Personal Accomplishments:
- Lab Meetings (3 hrs): During the lab meeting time, Jason, Johnny, and I touched base on our current schedule and discussed more about what material the radar cover should use. We felt happy about the adjustment we made last week. See last week’s group report for more details. We met with Prof. Fedder and received feedback about our design review paper.
- Ethics Assignment (4 hrs): I took some time to reflect on the ethics articles that are related to the ethics assignment. I learned the political implications of engineering and analyzed technologies like autonomous aircraft and facial recognition technology.
- Radar software bring-up (5 hrs): I finished the initial radar software bring-up by allowing the radar to read out some basic detection results. Here is some basic output:
There were some issues in establishing the communication between radar and RPi during the process. Initially, the default UART port for RPi did not transmit nor receive data. This was resolved by updating the firmware of the Pi after reading a post in the forum. After the basic UART functionality was checked out, the radar still was not able to communicate. I realized that the default UART for RPi 4 was a mini-UART, which does not support parity bits based on this chart.
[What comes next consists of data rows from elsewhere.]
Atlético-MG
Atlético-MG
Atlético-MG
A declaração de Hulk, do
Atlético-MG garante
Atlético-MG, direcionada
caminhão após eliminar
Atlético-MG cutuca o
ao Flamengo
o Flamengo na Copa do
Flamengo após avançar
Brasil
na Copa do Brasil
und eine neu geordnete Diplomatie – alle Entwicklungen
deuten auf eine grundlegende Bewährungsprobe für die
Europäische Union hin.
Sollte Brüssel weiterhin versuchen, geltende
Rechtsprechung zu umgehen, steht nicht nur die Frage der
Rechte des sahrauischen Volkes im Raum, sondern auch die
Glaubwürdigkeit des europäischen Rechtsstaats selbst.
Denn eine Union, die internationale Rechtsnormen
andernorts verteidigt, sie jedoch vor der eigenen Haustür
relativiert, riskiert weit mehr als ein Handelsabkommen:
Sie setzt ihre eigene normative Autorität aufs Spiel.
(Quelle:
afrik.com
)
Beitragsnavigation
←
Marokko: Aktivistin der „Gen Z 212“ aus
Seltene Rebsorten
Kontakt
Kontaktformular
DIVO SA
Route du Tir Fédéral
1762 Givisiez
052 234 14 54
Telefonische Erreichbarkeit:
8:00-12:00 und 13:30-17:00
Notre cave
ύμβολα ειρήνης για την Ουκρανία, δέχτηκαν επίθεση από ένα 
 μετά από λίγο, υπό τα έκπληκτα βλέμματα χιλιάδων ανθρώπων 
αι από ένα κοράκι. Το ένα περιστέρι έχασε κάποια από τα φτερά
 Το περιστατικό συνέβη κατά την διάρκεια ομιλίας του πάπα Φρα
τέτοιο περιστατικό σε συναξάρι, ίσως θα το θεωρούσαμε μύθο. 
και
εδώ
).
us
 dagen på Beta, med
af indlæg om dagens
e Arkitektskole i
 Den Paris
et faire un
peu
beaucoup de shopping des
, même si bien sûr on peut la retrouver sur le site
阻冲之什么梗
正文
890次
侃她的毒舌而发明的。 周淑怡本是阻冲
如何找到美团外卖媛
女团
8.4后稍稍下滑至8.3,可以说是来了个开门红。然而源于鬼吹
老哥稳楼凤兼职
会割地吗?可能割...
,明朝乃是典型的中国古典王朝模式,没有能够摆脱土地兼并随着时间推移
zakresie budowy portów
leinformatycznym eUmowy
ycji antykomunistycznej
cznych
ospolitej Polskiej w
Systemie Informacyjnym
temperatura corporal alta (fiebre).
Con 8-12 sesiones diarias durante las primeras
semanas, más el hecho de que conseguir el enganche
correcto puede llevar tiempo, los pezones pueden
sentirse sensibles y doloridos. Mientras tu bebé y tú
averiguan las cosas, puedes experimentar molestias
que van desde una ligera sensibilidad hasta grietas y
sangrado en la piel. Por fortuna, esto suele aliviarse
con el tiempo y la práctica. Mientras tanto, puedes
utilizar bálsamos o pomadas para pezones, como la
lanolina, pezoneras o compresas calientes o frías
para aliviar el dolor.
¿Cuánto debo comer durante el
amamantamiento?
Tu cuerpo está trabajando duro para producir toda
Our radar requires even parity, so the default UART would not work. I reconfigured the hardware setup so that the radar used UART2, which supports parity bits. This resolved the communication issues. In this phase, I let the radar print out a list of detection targets with their distance and velocity. This concluded the radar’s initial software bring-up task for the project.
Progress:
I am back on schedule from last week’s slight delay. The initial software bring-up for the radar was completed early this week, and I am in the process of tuning the radar for our needs.
Next Week:
- More radar tuning for blind-spot detection and collision detection.